Figure 8 shows the thicknesses required to obtain R-15 design R-value for exterior below-grade exterior wall insulation. For XPS insulation, 15/5.0 equals 76.2 mm (3 in.) of R-5.0 XPS; adding 25 per cent (3.0 + 19.05 mm [0.75 in.]) gives an adjusted thickness of 95.25 mm (3.75 in.) for an R-15 design thermal resistance.

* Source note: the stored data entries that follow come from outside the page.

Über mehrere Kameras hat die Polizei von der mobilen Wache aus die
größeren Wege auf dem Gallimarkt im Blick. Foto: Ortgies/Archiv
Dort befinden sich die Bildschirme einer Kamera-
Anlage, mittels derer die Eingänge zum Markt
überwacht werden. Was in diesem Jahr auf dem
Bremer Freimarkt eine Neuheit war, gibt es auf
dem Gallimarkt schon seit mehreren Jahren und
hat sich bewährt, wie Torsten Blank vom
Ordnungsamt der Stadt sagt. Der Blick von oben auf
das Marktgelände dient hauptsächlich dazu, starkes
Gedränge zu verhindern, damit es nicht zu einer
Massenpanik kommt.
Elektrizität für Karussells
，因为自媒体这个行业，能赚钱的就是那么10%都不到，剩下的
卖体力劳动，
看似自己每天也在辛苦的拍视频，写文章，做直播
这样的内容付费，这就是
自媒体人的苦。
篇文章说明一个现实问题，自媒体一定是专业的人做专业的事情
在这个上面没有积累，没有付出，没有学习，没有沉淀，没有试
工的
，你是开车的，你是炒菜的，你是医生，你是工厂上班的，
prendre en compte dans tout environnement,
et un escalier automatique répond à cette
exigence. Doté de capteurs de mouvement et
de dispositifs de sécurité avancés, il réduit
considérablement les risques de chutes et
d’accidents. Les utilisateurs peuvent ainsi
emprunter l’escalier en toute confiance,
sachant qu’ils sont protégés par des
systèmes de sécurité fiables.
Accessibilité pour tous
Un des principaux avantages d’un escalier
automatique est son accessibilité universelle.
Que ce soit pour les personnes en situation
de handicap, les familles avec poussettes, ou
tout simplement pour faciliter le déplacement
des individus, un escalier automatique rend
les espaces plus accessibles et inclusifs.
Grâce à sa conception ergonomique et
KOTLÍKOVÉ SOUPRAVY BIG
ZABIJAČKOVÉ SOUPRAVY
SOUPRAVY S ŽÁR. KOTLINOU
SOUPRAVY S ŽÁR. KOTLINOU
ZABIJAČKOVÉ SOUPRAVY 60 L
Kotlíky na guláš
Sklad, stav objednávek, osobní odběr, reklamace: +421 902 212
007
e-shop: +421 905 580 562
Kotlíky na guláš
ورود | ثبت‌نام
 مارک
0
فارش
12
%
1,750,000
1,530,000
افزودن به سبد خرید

For EPS insulation, 15/4.2 equals 90.67 mm (3.57 in.) of R-4.2 EPS. Adding 50 per cent (3.57 + 1.78) gives an adjusted thickness of 135.89 mm (5.35 in.) for R-20 design thermal resistance.
These thickness adjustments are based on design R-values derived from field data on polystyrene foam insulation in cold climates, as per the design standard American Society of Civil Engineers (ASCE) 32, Design and Construction of Frost-Protected Shallow Foundations.4 The user is responsible in determining whether these thickness adjustments are applicable for the local climate zone, rain exposures, and other moisture exposure from vegetation or runoff from the building rooftop. While these design values are for frost protected shallow foundations and may not apply to all climate zones, they provide some insights into how moisture absorption affects R-values in below-grade applications, including basement insulations.
One must not assume foundation drainage protects thermal control. Rather, one must use the right amount of thermal control and plan for the presence of moisture leftover after drainage. Design redundancy with thermal control keeps the basement habitable.